Die Russen sind eine der fünf Veto-Mächte im UN-Sicherheitsrat - solange sie mitmischen, sind der Weltgemeinschaft die Hände gebunden. Wir können an die Russen appellieren, sie an ihre humanitäre Verantwortung erinnern, aber der Westen hat nicht genug Einfluss auf Putin, um ihn davon abhalten, Assad weiter zu unterstützen.

Neben Russland hält der Iran Assads Kriegsmaschinerie am Laufen. Welche Ziele verfolgt Teheran?
Für das iranische Regime ist Syrien ein wichtiger geostrategischer Verbündeter und ein unverzichtbarer Territorial- und Versorgungskorridor zu der vom Iran unterstützten Hisbollah im Libanon. Über Syrien und Libanon hat der Iran Zugang zum Mittelmeer und kann mitspielen im großen, prestigeträchtigen Nahostkonflikt zwischen den Israelis und Arabern. Der Iran kann sich nicht erlauben, dass syrische Assad-Regime fallen zu lassen.

Wilfried Buchta ist promovierter Islamwissenschaftler. Von 2005 an war er im Rahmen einer UN-Mission fünf Jahre im Irak. Insgesamt wohnte er rund 15 Jahre in verschiedenen Ländern des Nahen Osten. Quelle: Privat

Warum nicht?
Das würde sowohl Irans Hegemonialmachtanspruch untergraben als auch den politischen Einflussgewinn der Iraner im Irak gefährden. Denn in Bagdad dominieren seit dem misslungenen amerikanischen Demokratieexperiment unter George W. Bush schiitische Kräfte, die mehrheitlich wiederum aufs Engste an das Regime im Iran angebunden sind.
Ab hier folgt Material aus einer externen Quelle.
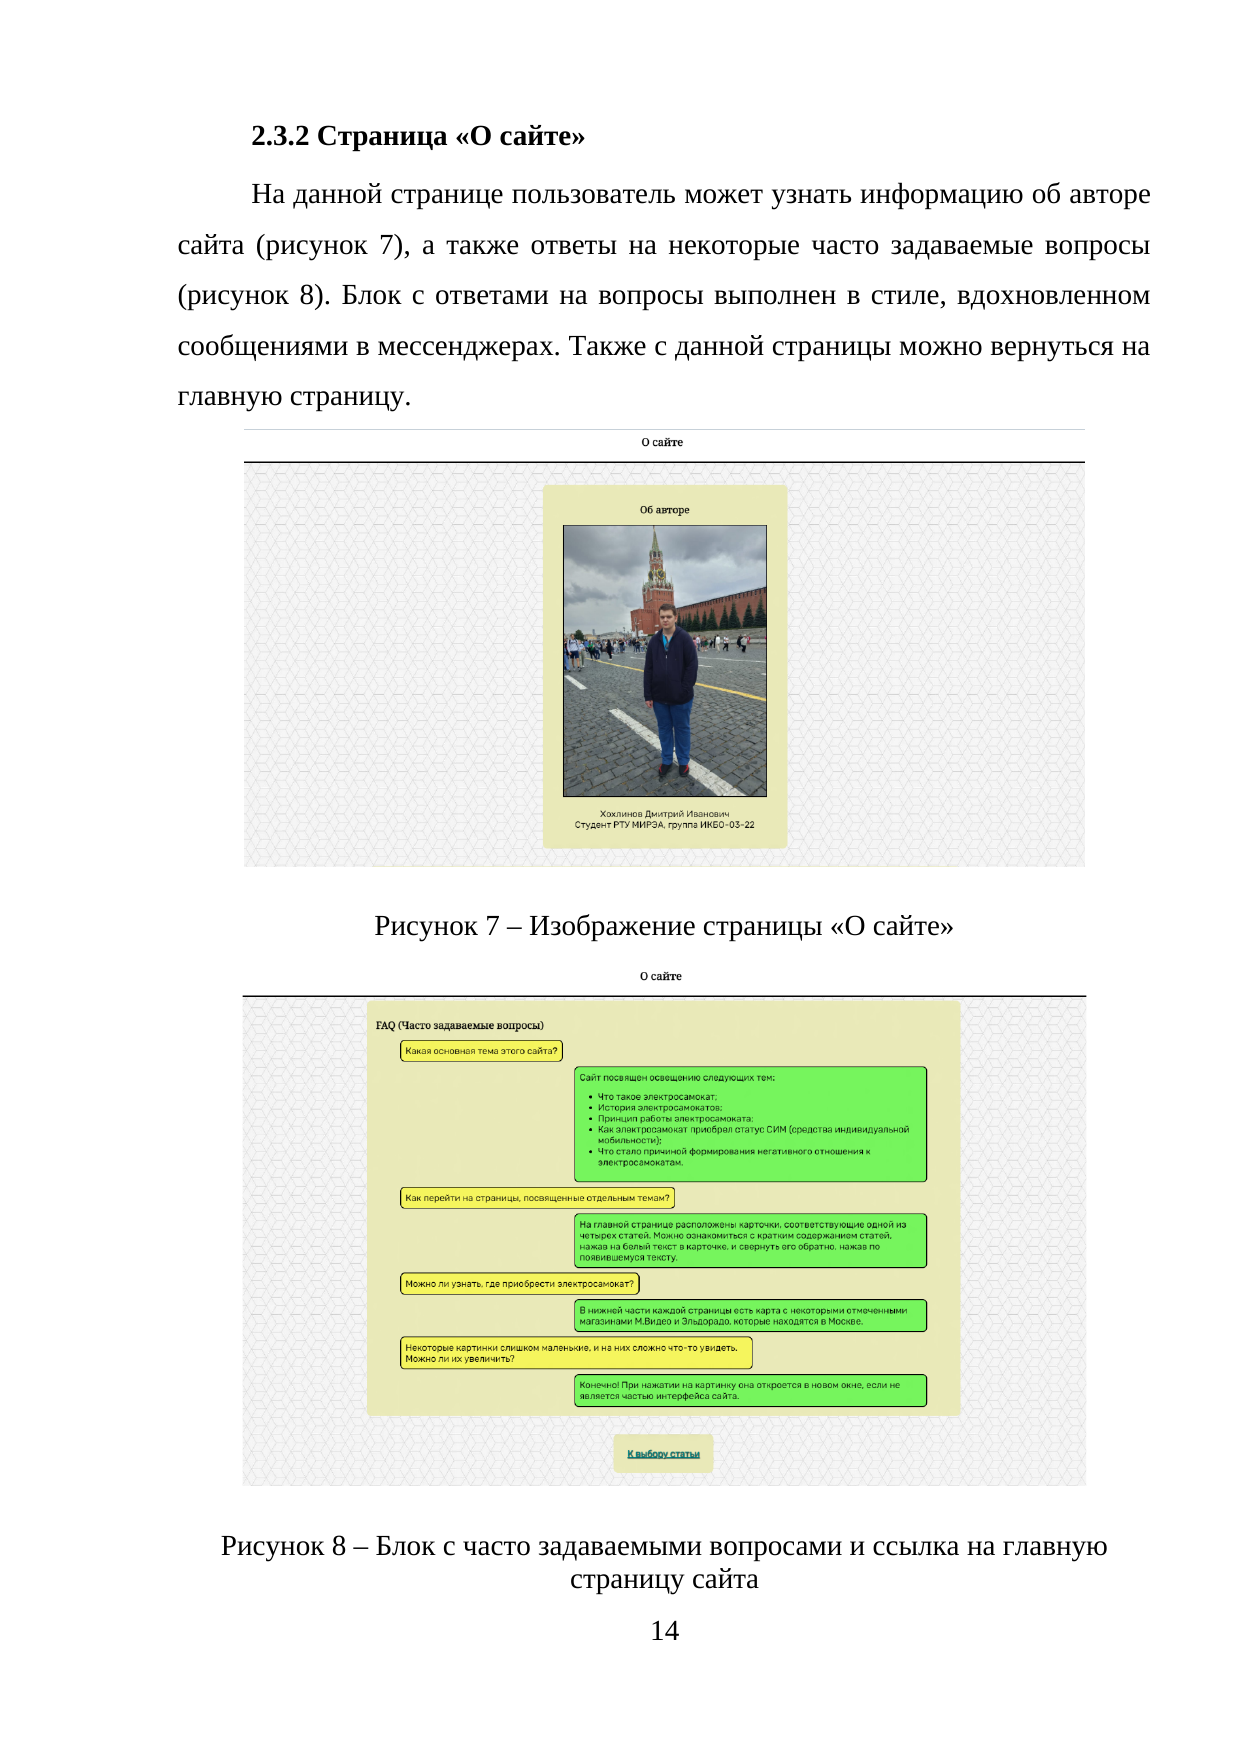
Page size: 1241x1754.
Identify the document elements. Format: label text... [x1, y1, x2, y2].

subtitle 2.3.2 Страница «О сайте» [177, 118, 1152, 152]
text Рисунок 7 – Изображение страницы «О сайте» [177, 908, 1152, 942]
text Рисунок 8 – Блок с часто задаваемыми вопросами и ссылка на главную страницу сайта [177, 1528, 1152, 1595]
text На данной странице пользователь может узнать информацию об авторе сайта (рисунок 7), а также ответы на некоторые часто задаваемые вопросы (рисунок 8). Блок с ответами на вопросы выполнен в стиле, вдохновленном сообщениями в мессенджерах. Также с данной страницы можно вернуться на главную страницу. [177, 177, 1152, 411]
picture [242, 966, 1087, 1486]
picture [244, 428, 1085, 867]
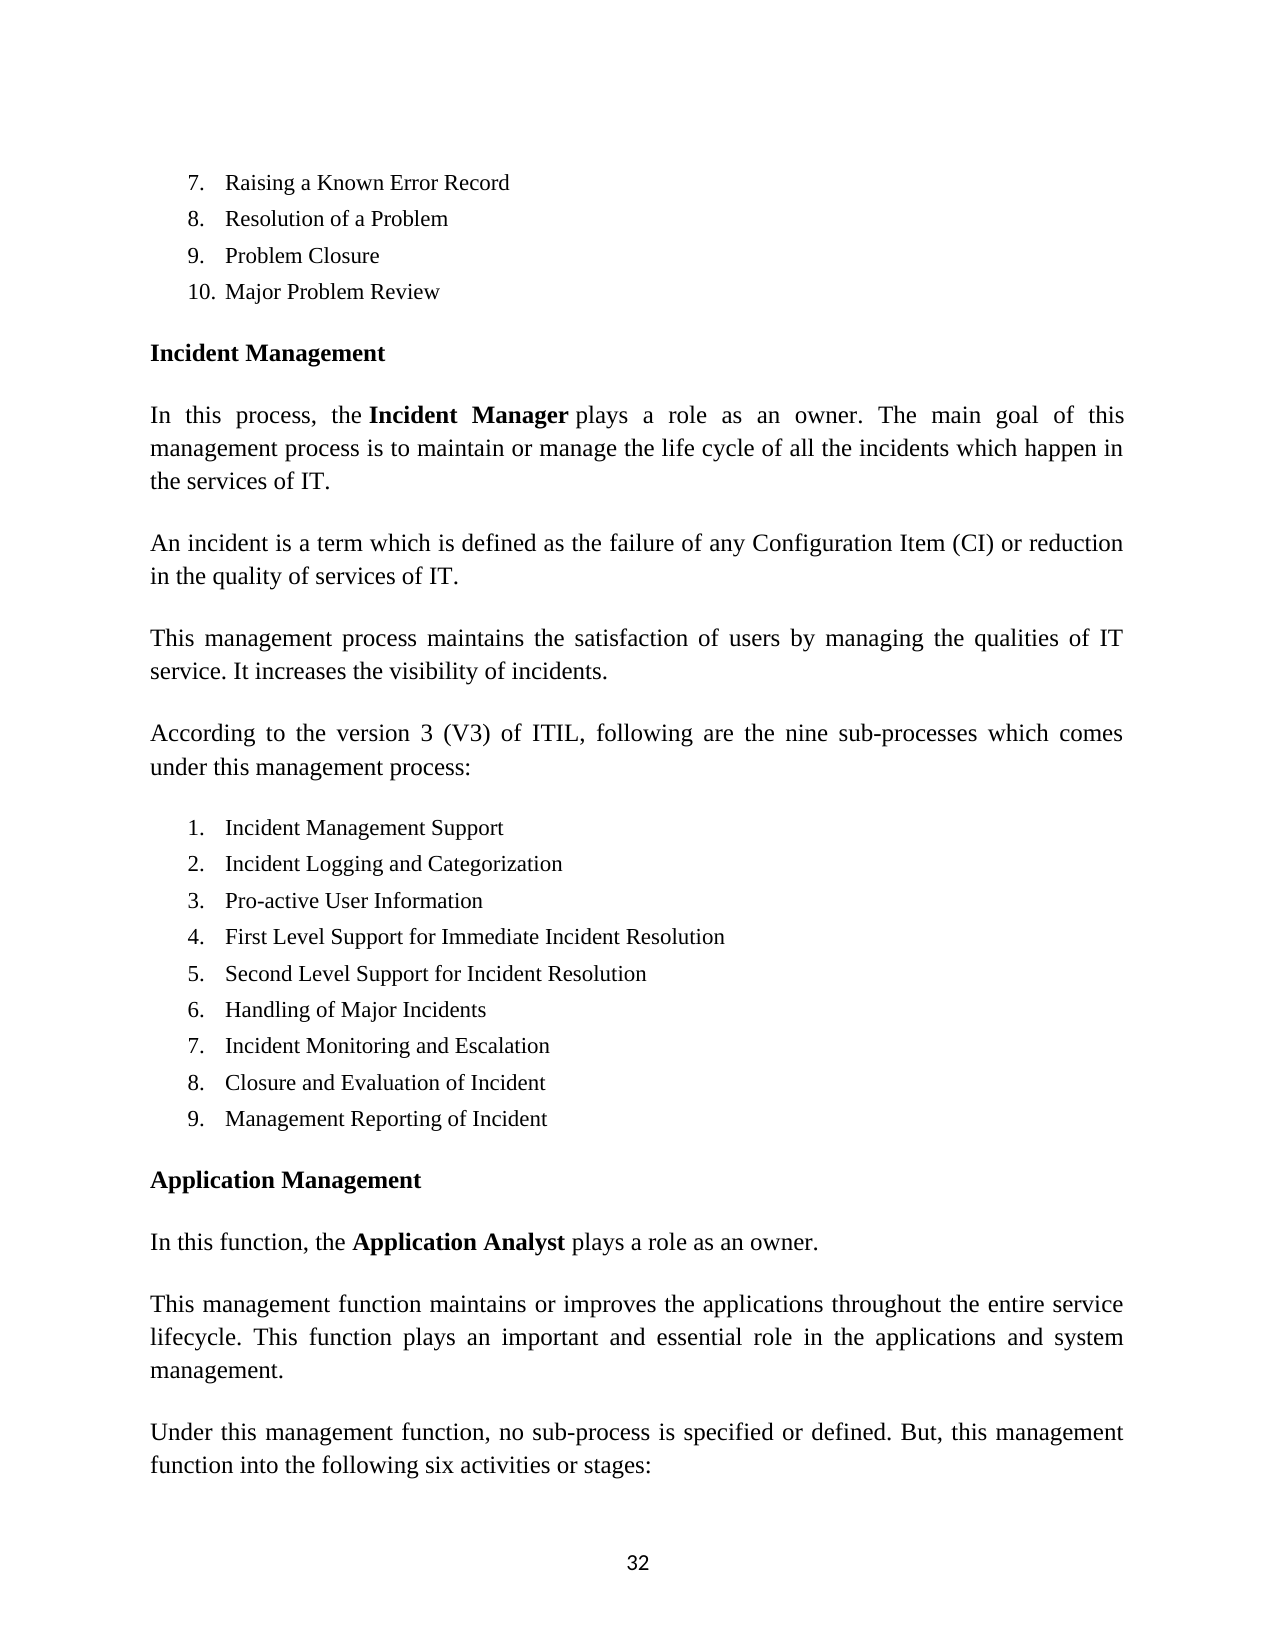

Sie schreiben in Ihrem Buch, im Irak herrsche aktuell eine demokratisch-legitimierte Mehrheitsdiktatur. Was meinen Sie damit?
60 Prozent der Bürger im Irak sind schiitische Araber. Die sunnitische Minderheit, die über Jahrhunderte dort an der Macht war, wird heute unterdrückt. Die Schiiten stellen – solange sie sich vor den Wahlen immer wieder zu einer Koalition zusammenschließen – den Regierungschef, kontrollieren alle Schlüsselministerien, den Geheimdienst, die Polizei. Hingegen werden die sunnitischen Kräfte mittels willfähriger sunnitischer Erfüllungsgehilfen ohne reale Macht nur pro forma an der Regierung beteiligt.